Опять параллели. Софья Андреевна была хорошей матерью, умелой хозяйкой и самоотверженной помощницей Льва Николаевича в его литературном труде. Она – как и Женни – переписывала огромное количество черновиков своего гениального супруга. Ведь и у Маркса и у Толстого был не почерк, а сущие каракули.

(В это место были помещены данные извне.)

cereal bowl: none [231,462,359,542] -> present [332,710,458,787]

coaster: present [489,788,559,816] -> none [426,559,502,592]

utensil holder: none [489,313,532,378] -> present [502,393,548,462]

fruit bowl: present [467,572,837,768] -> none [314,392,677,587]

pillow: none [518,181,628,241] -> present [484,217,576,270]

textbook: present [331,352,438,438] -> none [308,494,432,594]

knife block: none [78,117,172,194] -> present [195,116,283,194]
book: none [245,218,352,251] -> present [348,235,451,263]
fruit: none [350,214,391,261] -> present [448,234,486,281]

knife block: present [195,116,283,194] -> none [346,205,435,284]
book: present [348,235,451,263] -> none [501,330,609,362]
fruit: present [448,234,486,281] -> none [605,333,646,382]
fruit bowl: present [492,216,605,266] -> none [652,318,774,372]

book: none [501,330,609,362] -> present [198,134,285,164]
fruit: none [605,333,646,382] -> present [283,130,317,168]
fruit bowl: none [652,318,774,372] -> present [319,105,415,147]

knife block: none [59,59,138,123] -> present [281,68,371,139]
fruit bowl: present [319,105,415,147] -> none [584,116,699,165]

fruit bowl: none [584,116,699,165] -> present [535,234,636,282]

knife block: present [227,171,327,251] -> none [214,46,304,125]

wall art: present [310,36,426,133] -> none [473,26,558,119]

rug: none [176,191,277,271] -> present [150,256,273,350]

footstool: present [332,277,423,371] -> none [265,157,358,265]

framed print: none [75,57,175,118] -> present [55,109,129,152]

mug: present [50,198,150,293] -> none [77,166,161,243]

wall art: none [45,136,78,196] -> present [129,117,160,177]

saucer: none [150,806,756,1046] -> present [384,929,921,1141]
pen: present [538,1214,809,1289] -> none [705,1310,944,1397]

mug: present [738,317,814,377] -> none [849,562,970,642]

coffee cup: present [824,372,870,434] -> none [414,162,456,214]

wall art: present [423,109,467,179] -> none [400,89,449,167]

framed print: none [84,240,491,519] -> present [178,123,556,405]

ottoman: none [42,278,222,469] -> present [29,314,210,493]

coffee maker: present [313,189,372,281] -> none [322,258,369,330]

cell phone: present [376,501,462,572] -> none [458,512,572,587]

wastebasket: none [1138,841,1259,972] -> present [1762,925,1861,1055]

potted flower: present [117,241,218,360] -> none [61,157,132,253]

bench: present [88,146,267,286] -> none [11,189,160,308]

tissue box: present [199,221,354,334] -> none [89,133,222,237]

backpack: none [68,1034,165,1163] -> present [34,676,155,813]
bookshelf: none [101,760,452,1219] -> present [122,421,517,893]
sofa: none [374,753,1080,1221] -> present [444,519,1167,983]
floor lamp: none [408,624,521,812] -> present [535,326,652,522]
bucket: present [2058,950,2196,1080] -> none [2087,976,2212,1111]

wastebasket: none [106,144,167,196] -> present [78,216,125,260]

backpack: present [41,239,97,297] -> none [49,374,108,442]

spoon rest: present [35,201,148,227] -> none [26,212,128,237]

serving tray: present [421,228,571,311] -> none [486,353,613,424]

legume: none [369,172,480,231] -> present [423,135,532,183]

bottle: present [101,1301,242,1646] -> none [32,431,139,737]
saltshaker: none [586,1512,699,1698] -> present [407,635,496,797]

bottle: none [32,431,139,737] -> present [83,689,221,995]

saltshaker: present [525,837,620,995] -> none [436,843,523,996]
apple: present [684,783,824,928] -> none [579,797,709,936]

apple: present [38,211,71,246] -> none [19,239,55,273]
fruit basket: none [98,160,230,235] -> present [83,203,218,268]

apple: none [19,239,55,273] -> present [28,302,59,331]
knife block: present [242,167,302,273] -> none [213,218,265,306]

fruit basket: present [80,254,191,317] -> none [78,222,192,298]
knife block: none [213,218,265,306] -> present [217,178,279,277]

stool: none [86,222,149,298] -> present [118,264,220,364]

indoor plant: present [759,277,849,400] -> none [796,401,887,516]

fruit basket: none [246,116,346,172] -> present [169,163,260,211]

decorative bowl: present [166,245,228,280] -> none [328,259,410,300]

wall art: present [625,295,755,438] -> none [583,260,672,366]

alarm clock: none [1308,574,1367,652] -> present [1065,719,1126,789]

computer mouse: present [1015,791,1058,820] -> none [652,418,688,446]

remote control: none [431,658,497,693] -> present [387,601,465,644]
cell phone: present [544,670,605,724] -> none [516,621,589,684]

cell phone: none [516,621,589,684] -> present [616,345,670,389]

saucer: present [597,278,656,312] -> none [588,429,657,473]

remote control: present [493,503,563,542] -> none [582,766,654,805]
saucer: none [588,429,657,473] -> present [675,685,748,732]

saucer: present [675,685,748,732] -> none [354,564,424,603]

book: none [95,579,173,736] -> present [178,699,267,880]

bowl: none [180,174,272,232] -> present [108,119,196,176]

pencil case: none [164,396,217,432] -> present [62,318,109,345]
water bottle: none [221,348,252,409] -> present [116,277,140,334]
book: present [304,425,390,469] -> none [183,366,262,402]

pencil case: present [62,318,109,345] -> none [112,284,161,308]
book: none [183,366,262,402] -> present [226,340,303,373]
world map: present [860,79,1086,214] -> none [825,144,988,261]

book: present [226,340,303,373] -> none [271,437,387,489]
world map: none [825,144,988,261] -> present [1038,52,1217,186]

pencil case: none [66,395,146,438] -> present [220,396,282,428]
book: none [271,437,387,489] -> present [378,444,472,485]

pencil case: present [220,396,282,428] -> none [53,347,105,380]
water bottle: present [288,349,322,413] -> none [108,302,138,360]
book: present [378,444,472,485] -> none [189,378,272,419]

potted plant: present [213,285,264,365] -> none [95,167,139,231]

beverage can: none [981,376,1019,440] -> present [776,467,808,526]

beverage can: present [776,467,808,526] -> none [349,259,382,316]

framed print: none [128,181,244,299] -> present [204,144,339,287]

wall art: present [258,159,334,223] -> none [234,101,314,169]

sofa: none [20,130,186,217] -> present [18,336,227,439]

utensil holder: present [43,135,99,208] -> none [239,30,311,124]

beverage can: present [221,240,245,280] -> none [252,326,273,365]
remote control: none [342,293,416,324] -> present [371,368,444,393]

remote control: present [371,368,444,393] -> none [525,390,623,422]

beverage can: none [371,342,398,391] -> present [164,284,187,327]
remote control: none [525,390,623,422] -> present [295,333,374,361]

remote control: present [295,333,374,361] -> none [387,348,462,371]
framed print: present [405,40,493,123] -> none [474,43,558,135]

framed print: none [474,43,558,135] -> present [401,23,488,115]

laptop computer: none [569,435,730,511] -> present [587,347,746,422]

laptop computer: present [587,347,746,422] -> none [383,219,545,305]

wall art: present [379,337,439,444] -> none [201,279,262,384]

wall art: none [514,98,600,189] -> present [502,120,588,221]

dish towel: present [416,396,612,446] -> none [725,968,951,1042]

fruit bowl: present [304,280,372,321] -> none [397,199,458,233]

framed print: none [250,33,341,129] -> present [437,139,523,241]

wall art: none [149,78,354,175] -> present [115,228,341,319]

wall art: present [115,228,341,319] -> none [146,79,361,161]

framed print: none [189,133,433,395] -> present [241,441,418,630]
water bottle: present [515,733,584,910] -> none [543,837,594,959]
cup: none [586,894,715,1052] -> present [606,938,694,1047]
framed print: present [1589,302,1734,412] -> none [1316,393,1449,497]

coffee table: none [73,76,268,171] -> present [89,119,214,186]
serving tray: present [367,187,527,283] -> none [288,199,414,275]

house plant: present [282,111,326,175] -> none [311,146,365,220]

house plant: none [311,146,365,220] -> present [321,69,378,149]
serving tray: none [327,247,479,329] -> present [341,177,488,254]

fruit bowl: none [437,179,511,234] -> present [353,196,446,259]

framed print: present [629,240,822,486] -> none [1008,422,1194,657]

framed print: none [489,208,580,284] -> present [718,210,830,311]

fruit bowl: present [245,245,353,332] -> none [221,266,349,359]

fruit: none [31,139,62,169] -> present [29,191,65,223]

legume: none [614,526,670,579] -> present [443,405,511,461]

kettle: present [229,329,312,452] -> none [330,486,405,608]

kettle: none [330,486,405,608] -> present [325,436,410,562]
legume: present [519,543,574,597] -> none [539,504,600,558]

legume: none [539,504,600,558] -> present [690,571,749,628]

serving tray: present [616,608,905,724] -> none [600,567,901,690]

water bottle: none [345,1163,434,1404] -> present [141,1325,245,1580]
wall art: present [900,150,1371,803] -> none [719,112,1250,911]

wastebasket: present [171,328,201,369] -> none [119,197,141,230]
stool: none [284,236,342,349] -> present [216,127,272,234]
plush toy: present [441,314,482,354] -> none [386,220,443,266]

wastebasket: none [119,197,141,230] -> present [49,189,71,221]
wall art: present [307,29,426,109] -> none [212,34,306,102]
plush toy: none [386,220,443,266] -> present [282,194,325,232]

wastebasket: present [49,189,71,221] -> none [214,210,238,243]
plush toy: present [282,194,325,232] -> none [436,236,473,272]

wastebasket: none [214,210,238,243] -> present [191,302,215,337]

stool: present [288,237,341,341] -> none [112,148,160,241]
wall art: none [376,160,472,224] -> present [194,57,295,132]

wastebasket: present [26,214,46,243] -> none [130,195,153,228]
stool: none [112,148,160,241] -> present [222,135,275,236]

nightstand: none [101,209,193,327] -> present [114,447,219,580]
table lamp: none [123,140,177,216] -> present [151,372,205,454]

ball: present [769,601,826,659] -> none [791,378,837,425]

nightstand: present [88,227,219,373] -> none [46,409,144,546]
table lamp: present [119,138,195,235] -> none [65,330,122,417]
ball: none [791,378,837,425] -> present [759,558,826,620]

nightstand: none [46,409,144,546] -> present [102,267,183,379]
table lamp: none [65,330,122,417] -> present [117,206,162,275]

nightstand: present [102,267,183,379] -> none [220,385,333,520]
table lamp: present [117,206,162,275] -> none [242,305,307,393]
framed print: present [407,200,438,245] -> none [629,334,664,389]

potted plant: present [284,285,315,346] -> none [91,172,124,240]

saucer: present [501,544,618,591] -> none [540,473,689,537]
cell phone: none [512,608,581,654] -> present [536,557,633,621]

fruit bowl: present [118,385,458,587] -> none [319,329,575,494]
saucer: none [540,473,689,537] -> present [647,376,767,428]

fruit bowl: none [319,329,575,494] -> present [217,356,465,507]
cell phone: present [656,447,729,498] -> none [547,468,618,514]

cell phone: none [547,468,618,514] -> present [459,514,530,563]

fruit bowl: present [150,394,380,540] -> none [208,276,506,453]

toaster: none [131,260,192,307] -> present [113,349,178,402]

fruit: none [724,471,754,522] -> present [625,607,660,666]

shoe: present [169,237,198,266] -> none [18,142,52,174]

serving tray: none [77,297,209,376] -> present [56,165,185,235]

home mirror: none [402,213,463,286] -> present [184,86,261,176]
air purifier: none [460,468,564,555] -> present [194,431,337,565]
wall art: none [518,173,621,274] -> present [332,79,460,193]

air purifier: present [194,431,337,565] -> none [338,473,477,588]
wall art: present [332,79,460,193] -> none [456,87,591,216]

Часто гостивший в Ясной Поляне Афанасий Фет искренне восхищался Софьей Андреевной и писал Толстому: «Жена у Вас идеальная, чего хотите прибавьте в этот идеал, сахару, уксусу, соли, горчицы, перцу, амбре – всё только испортишь». Сам Толстой, однако, признавая, что она «идеальная жена», добавлял при этом, что в смысле «верности, семейности, самоотверженности, любви семейной… в ней лежит возможность христианского друга». «Проявится ли он в ней?» – в сомнениях продолжал он. Сравните с её словами: «Во всём этом шуме без тебя всё равно как без души. Ты один умеешь на всё и во всё вложить поэзию, прелесть и возвести всё на какую-то высоту. Это, впрочем, я так чувствую: для меня всё мертво без тебя. Я только без тебя то люблю, что ты любишь, и часто сбиваюсь, сама ли я что люблю или только мне нравится что-нибудь оттого, что ты это любишь». Лев Николаевич хотел абсолютного духовного слияния. «Он ждал от меня, бедный, милый муж мой, – писала она с пониманием, – того духовного единения, которое было почти невозможно при моей материальной жизни и заботах, от которых уйти было невозможно и никуда. Я не сумела бы разделить его духовную жизнь на словах, а провести её в жизнь, сломить её, волоча за собой целую большую семью, было немыслимо, да и непосильно».